I am assuming that the sampling frequency is 2 kHz, and the magnitude spectrum in the image goes to the Nyquist frequency of 1 kHz.
The filter amplitude spectrum shown in the Question may not be a true ’comb’ filter, and may represent varaitions in the stopband of a lowpass filter.

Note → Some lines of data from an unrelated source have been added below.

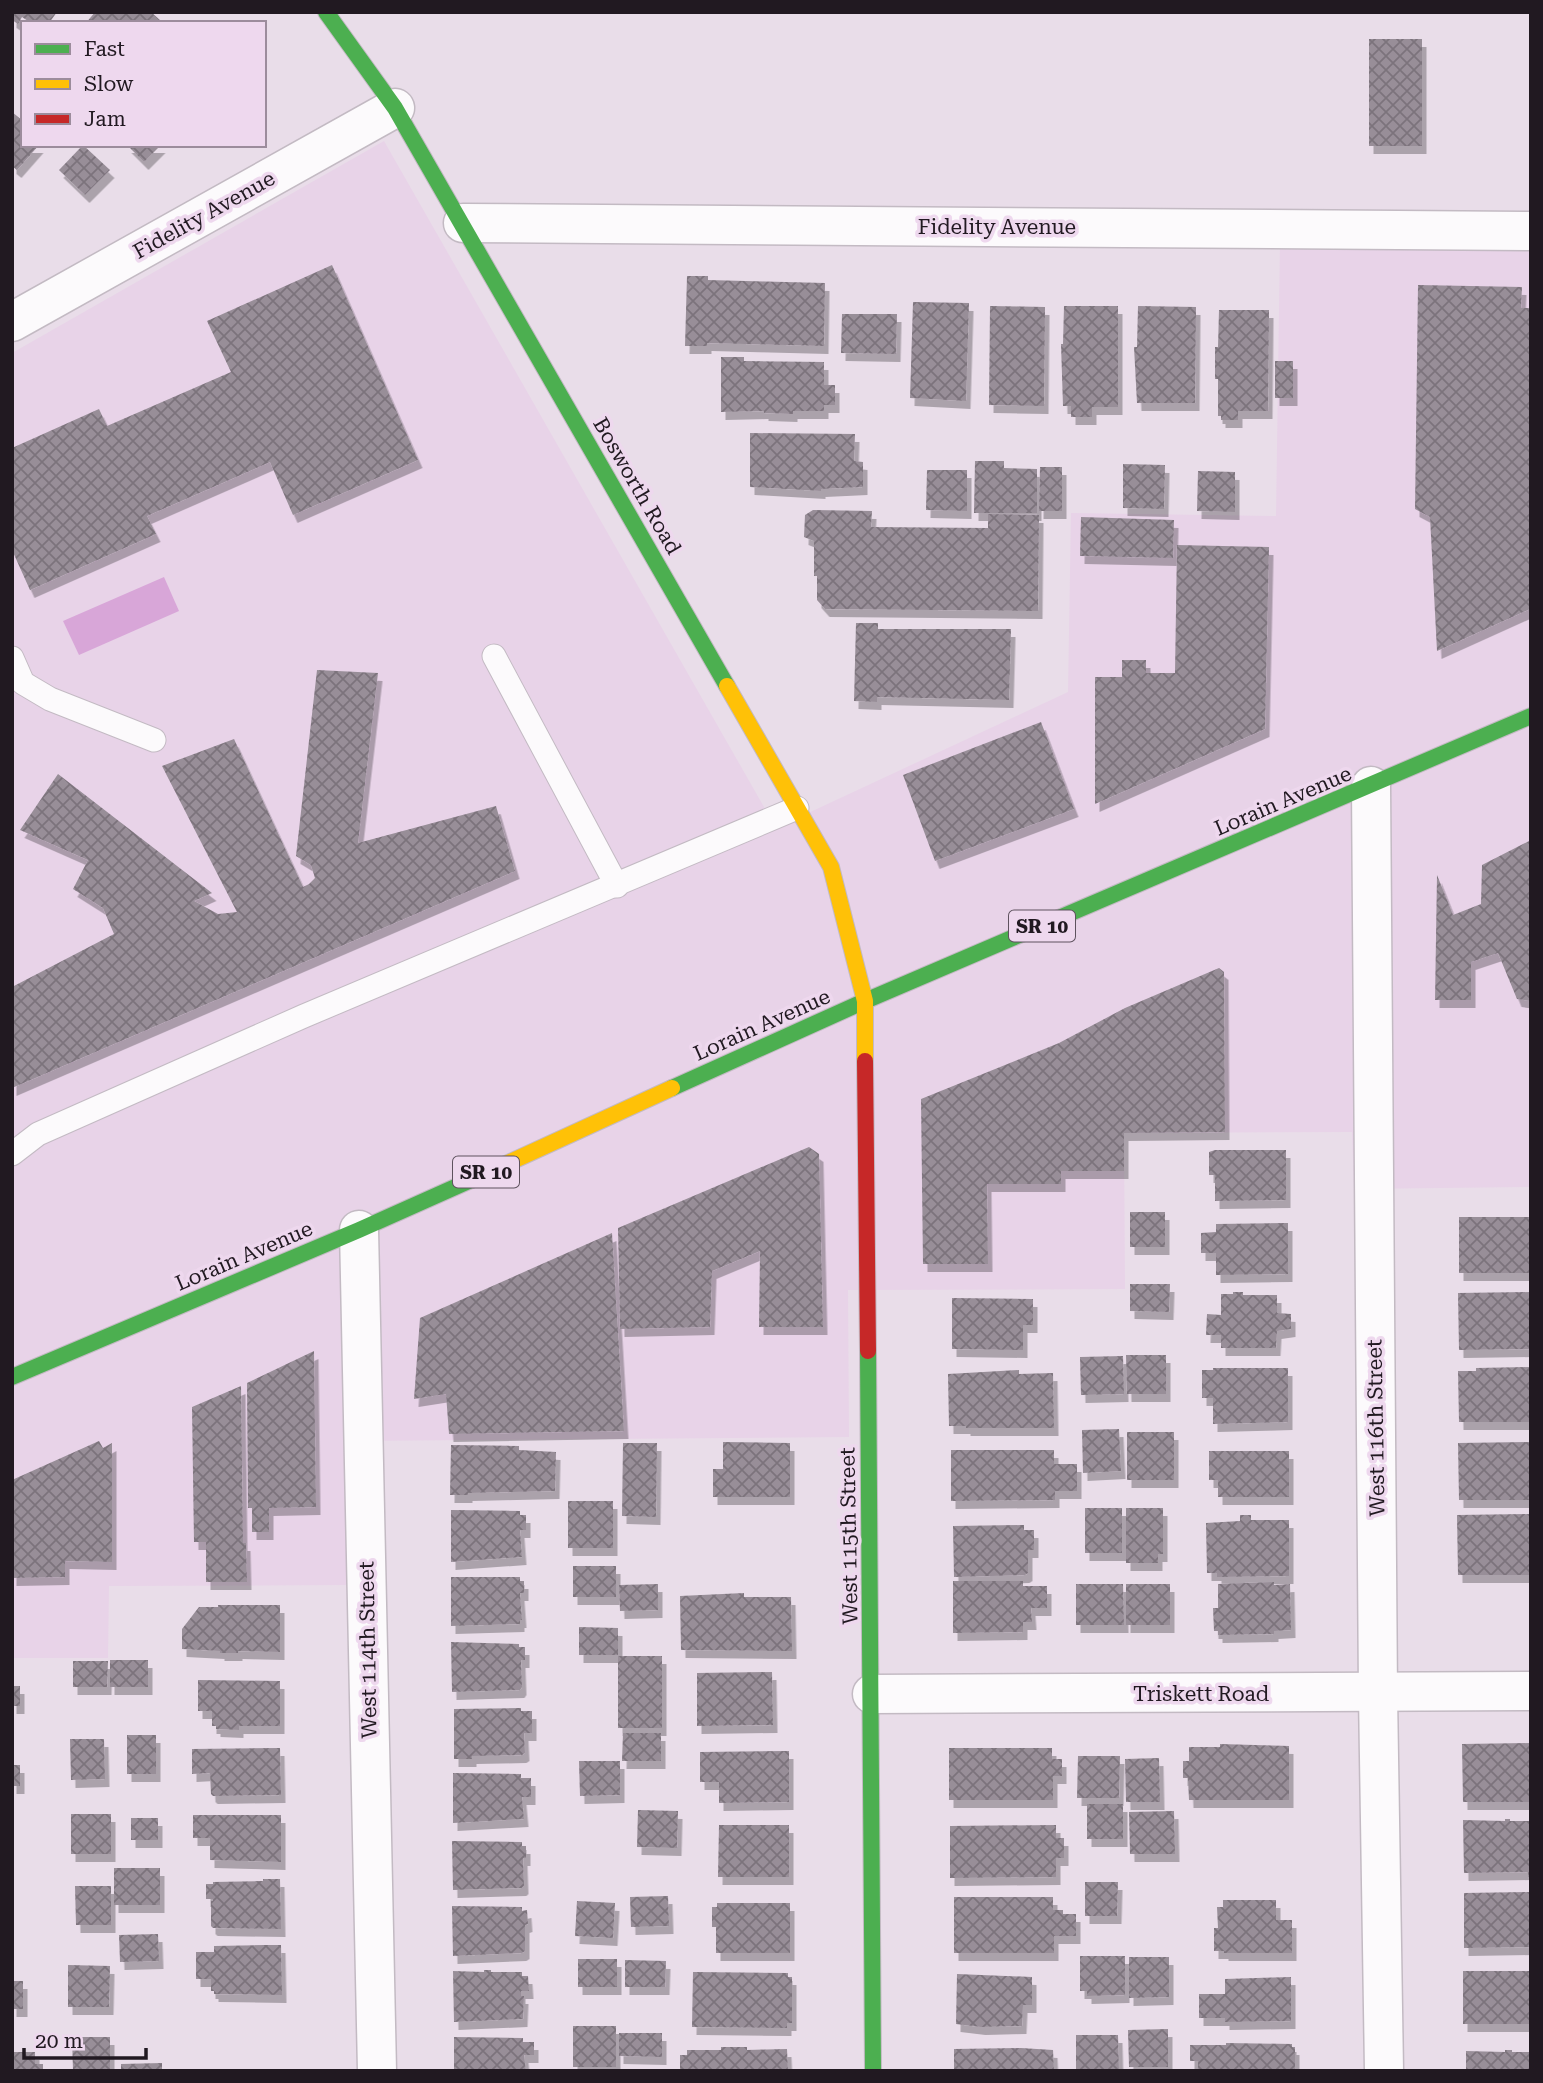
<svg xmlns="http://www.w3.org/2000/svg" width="1543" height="2083" viewBox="0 0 1543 2083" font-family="'Roboto Serif',serif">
  <defs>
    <pattern id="building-cross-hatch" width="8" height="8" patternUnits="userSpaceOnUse" patternTransform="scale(1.75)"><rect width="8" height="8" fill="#988e98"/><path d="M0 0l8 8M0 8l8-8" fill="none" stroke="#7c737c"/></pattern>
    <filter id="shadow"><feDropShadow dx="4.5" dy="8" stdDeviation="0" flood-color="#0004"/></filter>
  </defs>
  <rect width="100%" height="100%" fill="#e9dde9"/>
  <!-- built -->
  <path fill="#e8d3e8" d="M384,141L776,828L1068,692L1071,513L1276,516L1280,243L1531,248V1187L1354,1189L1352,1132L1124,1133L1125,1289L848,1290L849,1437L348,1441L346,1585L109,1586L108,1658H12V353Z"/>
  <!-- water -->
  <path fill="#d8a6d8" d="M164,577L179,611L79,655L63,621Z"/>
  <!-- building -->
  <g fill="url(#building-cross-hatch)" filter="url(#shadow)">
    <path d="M12,12H57L49,23H31L22,17L18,24L12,20Z"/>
    <path d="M95,12H151L161,21L159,23H86Z"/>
    <rect x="1369" y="39" width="53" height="107"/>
    <path d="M12,112L23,121V145H39L17,170L12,166Z"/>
    <path d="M83,145L110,170L85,195L59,170Z"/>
    <path d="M127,145H161L144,162Z"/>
    <path d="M332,265L418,460L293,515L270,462L147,516L156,534L30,590L12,550V448L99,409L107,426L231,372L207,321Z"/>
    <path d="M687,276H708V280L825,283L824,346L707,343V346H685Z"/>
    <path d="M1418,285L1522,287L1521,308H1531L1530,609L1437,651L1430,517L1415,509Z"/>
    <path d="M913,302L969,303L966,401L910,398Z"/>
    <path d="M990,306L1045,307L1044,406L989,405Z"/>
    <path d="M1064,306H1118V407H1092V417H1071V406H1063L1061,344H1063Z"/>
    <path d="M1138,306L1196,307L1195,403H1137L1134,347H1137Z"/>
    <path d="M1219,310H1269L1268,411H1238V420H1221V416H1218V379H1215V347H1218Z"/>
    <path d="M842,314H897L896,354L841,353Z"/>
    <path d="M721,357H744V361L824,362V385H835V405H824V411H793V414L764,413V411L721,412Z"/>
    <rect x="1275" y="361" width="18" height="37"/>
    <path d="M750,433L855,434L854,461L863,462V487L821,489V491L750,487Z"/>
    <path d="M975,461H1004V468L1037,469V513H974Z"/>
    <path d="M1123,464L1165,465L1164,509L1123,508Z"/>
    <path d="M1040,467H1062V511H1039Z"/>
    <path d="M927,470H967V511L926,510Z"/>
    <path d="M1198,471L1235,472V512L1197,511Z"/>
    <path d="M813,510L872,511L871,527L988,528V514L1039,515L1038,611L825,609L817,600V576H814V541L804,537L805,515Z"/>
    <path d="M1081,517L1174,520L1173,558L1080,556Z"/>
    <path d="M1177,545L1269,547L1265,729L1095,804V677H1122V660H1146V673H1175Z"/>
    <path d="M856,623H878V629H1011L1009,700L877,697V702L854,701Z"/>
    <path d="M317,670L378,673L358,843L496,806L515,871L12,1088V987L114,934L103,908L73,889L88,860L20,830L58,774L212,893L194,901L218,914L237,912L162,766L234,739L303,887L309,884L315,878L311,865L296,856Z"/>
    <path d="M1041,722L1074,809L935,861L903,775Z"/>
    <path d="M1531,840V1001L1517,999L1498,953L1471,962V1000H1435L1437,875L1453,915L1481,904L1482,865Z"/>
    <path d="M1219,968L1224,972L1225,1132L1124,1133V1171H1061V1184H987L988,1264H923L921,1099L1059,1043L1125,1008Z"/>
    <path d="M809,1147L819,1154L823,1327H759L760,1251L712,1271L710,1327L620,1329L618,1228Z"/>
    <path d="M1215,1150H1286V1200L1215,1201V1175H1209V1152Z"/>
    <rect x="1130" y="1212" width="35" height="35"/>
    <rect x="1459" y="1217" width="72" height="56"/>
    <path d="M1288,1223V1274L1216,1275V1253H1201V1233L1216,1232V1224Z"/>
    <path d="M612,1233L624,1431L449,1434L446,1394L414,1399L420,1318Z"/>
    <path d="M1130,1284H1170L1169,1312L1130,1311Z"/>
    <path d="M1233,1292H1243V1295H1277V1313L1291,1314V1329L1277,1331L1276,1348H1221V1335H1206L1207,1314L1221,1315V1294H1233Z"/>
    <path d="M1531,1292V1349L1459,1350L1458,1293Z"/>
    <path d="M952,1298L1033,1299V1325H1023V1350L952,1349Z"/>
    <path d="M314,1351L316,1507L269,1508V1532H252V1508H248L247,1383Z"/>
    <path d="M1126,1355H1166V1394H1127Z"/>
    <path d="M1123,1356L1124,1394L1081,1395L1080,1357Z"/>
    <path d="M1531,1367V1422H1459L1458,1371H1476V1368Z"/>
    <path d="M1213,1368H1288V1422L1213,1424V1398H1202V1370H1213Z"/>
    <path d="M1019,1370V1374L1053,1373L1054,1428H966V1426H949L948,1374Z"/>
    <path d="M241,1386L243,1543H246L247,1582H206V1542H194L192,1407Z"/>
    <path d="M1119,1429L1121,1471L1083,1473L1082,1430Z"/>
    <rect x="1127" y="1432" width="47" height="48"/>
    <path d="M99,1441L103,1448L112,1443V1562L65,1561V1577L12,1578V1480Z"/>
    <path d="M723,1442L790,1443V1497H713V1469H723Z"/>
    <path d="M1531,1442V1500H1459L1458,1443Z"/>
    <path d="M623,1443H657L656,1517L622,1516Z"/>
    <path d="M451,1445L519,1446V1450L556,1452L555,1491L468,1493V1495H450Z"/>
    <path d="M951,1450H1054V1464H1077V1491H1055V1500L951,1501Z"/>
    <path d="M1209,1451H1289V1497H1218V1480H1209Z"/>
    <rect x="568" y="1501" width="45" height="47"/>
    <rect x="1085" y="1508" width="37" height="45"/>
    <path d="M1126,1508H1163V1554H1158V1563H1126Z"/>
    <path d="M451,1510L520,1511V1515H526V1530H520L522,1557L451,1562Z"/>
    <path d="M1531,1514V1575H1458L1457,1515Z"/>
    <path d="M1240,1515H1251V1520H1289V1576L1217,1577V1573H1207L1206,1523L1240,1521Z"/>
    <path d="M1024,1525V1530H1034V1550H1028V1573L1025,1575L954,1577L953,1526Z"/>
    <rect x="573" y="1566" width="43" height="31"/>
    <path d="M451,1577H520V1581H524V1593H520L522,1620H520V1624L451,1626Z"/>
    <path d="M953,1581H1023V1586H1047V1608H1031L1032,1622H1023V1632L953,1633Z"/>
    <path d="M1274,1582V1585L1290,1584L1291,1630L1274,1631V1634L1218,1635V1631H1214L1213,1608H1218V1584Z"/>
    <path d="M658,1584V1610L620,1611L619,1585Z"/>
    <path d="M1076,1584H1123L1124,1625H1076Z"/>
    <rect x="1126" y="1584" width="44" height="41"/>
    <path d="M744,1593V1597H791L792,1651L681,1650L680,1596Z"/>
    <path d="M218,1605H280V1652L238,1651V1653H220V1651L182,1649V1629L199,1607H218Z"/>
    <path d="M579,1627L618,1628V1655H579Z"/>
    <path d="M451,1642L519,1644V1647H525V1660H521L522,1687L520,1690L452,1692Z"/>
    <rect x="618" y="1656" width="44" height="72"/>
    <rect x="110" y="1660" width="38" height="27"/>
    <path d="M73,1661H108L107,1687H73Z"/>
    <path d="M772,1672L773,1725L697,1726V1673Z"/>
    <path d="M198,1680L280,1681V1726H239V1730L216,1729V1726H212V1711H198Z"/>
    <rect x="12" y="1686" width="8" height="20"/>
    <path d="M521,1708V1711H532V1733H524L525,1753L522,1755L472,1756V1759H454V1709Z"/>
    <path d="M623,1733H661V1761H622Z"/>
    <rect x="127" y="1735" width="29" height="39"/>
    <path d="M70,1739H104L105,1779L71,1780Z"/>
    <path d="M1531,1743V1802H1463L1462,1744Z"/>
    <path d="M1220,1744L1289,1746V1800H1189L1188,1778H1183V1761H1189V1747H1220Z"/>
    <path d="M280,1748L281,1795L213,1796L211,1794L210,1773L192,1774V1749Z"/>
    <path d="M949,1748H1052V1759H1062V1776H1053V1800H949Z"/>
    <path d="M789,1751V1802L719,1803V1782H700V1752Z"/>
    <path d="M1078,1756H1120L1119,1798H1077Z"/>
    <path d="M1159,1758L1160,1802H1126L1125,1759Z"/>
    <path d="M579,1761H620V1795L580,1796Z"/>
    <rect x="12" y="1765" width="8" height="21"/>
    <path d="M453,1773L521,1774V1778H531V1797H522L524,1819L453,1823Z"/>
    <rect x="1087" y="1804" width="36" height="35"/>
    <path d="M638,1810L678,1811L677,1848L637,1847Z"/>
    <path d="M1174,1811L1175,1854H1130L1129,1812Z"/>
    <rect x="71" y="1814" width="40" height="40"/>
    <path d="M193,1815H281V1862L210,1860V1838H193Z"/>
    <rect x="131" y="1818" width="27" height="22"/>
    <path d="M1505,1819H1510V1821H1531V1877H1528V1872L1464,1873L1463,1820L1505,1821Z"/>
    <path d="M719,1825H789V1877H718Z"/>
    <path d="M1056,1825V1838H1064V1858H1056V1877L950,1878V1826Z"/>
    <path d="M452,1841L522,1842V1846H526V1858H523L524,1886L522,1888L453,1890Z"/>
    <rect x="114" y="1868" width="46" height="37"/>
    <path d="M263,1879H280L281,1929L213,1928L211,1926V1901H213V1899H206V1884H213V1882L263,1881Z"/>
    <path d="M1085,1882H1118L1117,1916H1085Z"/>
    <path d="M75,1886H111V1925H76Z"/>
    <path d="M1531,1892V1947L1464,1948V1893Z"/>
    <path d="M668,1896L669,1926L631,1927L630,1897Z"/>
    <path d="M954,1897H1053V1910H1063V1914H1076V1936H1054V1953H954Z"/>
    <path d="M1223,1900H1276V1920H1292V1953H1224V1951H1214V1928H1218L1217,1907H1223Z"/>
    <path d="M577,1901L615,1903L613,1938L575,1936Z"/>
    <path d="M717,1903H790V1953H716V1927H712V1907H717Z"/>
    <path d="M452,1906L522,1907V1911L527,1910L528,1924L525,1925V1951L522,1953L453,1956Z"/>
    <path d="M158,1934L159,1961L120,1962L119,1935Z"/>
    <path d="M264,1945H281L282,1995L214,1994V1991H211V1979H196V1952H214V1946Z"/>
    <path d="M1080,1956H1125V1995L1087,1996V1991H1080Z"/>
    <path d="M1129,1957H1169V1997L1129,1998Z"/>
    <rect x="578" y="1959" width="39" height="28"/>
    <path d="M625,1960L666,1961L665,1987H625Z"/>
    <path d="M68,1965L110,1966L109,2007H68Z"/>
    <path d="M484,1970H491V1972H522V1976H528L529,1991H521V1996H524L523,2019L454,2022L453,1971L484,1972Z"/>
    <rect x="1463" y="1971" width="68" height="53"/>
    <path d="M693,1972L788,1973V1977H792V2023H787V2028L692,2027Z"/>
    <path d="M957,1974L1032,1977V2005H1023L1022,2026L981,2027L956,2024Z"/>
    <path d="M1291,1977V2021L1225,2022V2018H1199V1994H1225V1979Z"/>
    <rect x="12" y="1981" width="11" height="28"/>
    <rect x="573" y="2026" width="43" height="41"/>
    <path d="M1168,2029V2067H1129L1128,2030Z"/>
    <path d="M619,2033H662V2057L619,2056Z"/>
    <path d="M1076,2035H1118L1119,2071H1076Z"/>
    <path d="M72,2037H110V2071H73Z"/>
    <path d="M454,2037L523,2038V2042H534V2055H524L526,2071H454Z"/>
    <path d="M1226,2043L1292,2044V2047H1295V2071H1198V2061H1190V2045H1226Z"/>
    <path d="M721,2047H747V2050L787,2049L788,2071H680V2055H687V2050H721Z"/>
    <path d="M1021,2048L1053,2050L1054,2071H954V2049Z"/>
    <path d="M1505,2050H1512V2052H1531V2071H1466V2051L1505,2052Z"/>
    <path d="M12,2052H35V2064H43V2071H12Z"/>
    <path d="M162,2063V2071H121V2064Z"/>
  </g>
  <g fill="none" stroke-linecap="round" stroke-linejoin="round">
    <defs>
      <g id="lane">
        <path d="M494,656L617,886"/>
        <path d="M12,658L23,683L50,699L154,740"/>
        <path d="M12,1154L38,1134L304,1016L797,808"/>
      </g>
      <g id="street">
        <path d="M463,223L1531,231"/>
        <path d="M12,322L395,108"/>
        <path d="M1371,786L1378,1694L1384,2071"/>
        <path d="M359,1230L377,2071"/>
        <path d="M872,1694L1531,1691"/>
      </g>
      <g id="fast">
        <path d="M326,12L395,108L727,686"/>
        <path d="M672,1088L865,1001L1531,716"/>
        <path d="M868,1351L873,2071"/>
        <path d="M12,1377L359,1230L471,1180"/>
      </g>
      <g id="slow">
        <path d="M727,686L831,867L865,1001V1061"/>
        <path d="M471,1180L672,1088"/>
      </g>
      <path id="jam" d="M865,1061L868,1351"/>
    </defs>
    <!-- lane casing -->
    <use href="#lane" stroke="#c3bac3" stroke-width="25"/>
    <!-- street casing -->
    <use href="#street" stroke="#c3bac3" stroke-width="41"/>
    <!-- fast casing -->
    <use href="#fast" stroke="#c3bac3" stroke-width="18"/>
    <!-- slow casing -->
    <use href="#slow" stroke="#c3bac3" stroke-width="18"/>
    <!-- jam casing -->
    <use href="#jam" stroke="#c3bac3" stroke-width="18"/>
    <!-- lane -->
    <use href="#lane" stroke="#fcfafc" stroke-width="23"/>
    <!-- street -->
    <use href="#street" stroke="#fcfafc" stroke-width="38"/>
    <!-- fast -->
    <use href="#fast" stroke="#4caf50" stroke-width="16"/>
    <!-- slow -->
    <use href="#slow" stroke="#ffc107" stroke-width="16"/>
    <!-- jam -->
    <use href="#jam" stroke="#c62828" stroke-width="16"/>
  </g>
  <g text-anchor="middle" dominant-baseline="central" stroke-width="7" stroke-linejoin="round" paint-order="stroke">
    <!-- shield labels -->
    <g fill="#eed8ee" stroke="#5e525e" stroke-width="2">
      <rect x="1009" y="910.5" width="66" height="31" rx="5"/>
      <rect x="453" y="1156.5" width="66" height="31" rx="5"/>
    </g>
    <g font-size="19" font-weight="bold" fill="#211921">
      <text x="1042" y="926">SR 10</text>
      <text x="486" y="1172">SR 10</text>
    </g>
    <!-- street labels -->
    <g font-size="21" fill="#211921" stroke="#eed8ee">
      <text transform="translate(204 215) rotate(-29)">Fidelity Avenue</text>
      <text x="997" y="227">Fidelity Avenue</text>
      <text transform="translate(637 486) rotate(60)">Bosworth Road</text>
      <text transform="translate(1283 801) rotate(-23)">Lorain Avenue</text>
      <text transform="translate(762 1025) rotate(-24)">Lorain Avenue</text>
      <text transform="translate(244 1256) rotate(-23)">Lorain Avenue</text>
      <text transform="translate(1376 1428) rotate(-91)">West 116th Street</text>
      <text transform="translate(849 1536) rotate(-91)">West 115th Street</text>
      <text transform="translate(368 1650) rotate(-91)">West 114th Street</text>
      <text x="1201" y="1694">Triskett Road</text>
    </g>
  </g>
  <!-- border -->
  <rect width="1543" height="2083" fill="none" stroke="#211921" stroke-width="28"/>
  <!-- legend -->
  <rect x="21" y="21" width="245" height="126" fill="#eed8ee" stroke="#9c8c9c" stroke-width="2"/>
  <rect x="35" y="44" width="35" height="10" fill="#4caf50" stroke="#9c8c9c" stroke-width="2"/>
  <text x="84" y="56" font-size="21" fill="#211921">Fast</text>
  <rect x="35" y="79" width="35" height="10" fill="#ffc107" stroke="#9c8c9c" stroke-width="2"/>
  <text x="84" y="91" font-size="21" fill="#211921">Slow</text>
  <rect x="35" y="114" width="35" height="10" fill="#c62828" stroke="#9c8c9c" stroke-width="2"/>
  <text x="84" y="126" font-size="21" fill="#211921">Jam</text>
  <!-- scale -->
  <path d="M24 2048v10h122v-10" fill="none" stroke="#211921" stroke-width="3.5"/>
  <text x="35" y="2048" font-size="21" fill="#211921" stroke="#eed8ee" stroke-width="5" paint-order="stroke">20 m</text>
</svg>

However, if the desired result is a true ‘comb’ filter, those are straightforward to design:
Fs = 2000;
cfv = 0:50:900; % Centre Frequency Vector
fcomb = reshape(cfv + [45 48 52 55].', 1, []); % Passband-Stopband Vector
mags = [[1 0 1] repmat([0 1], 1, numel(cfv)-1)]; % Magnitude (Amplitude) Vector
dev = [[0.5 0.1 0.5] repmat([0.1 0.5], 1, numel(cfv)-1)]; % Maximum Alloweable Deviations Vector
[n,Wn,beta,ftype] = kaiserord(fcomb,mags,dev,Fs);
hh = fir1(n,Wn,ftype,kaiser(n+1,beta),'noscale');
figure
freqz(hh, 1, 2^20, Fs)
The Bode plot for this filter:
This approach can easily be applied to any repetitive passband or stopband filter. Other options to FIR filter design allowing straightforward passband and stopband specification are implemented using firls and other approaches linked to in that documentation page.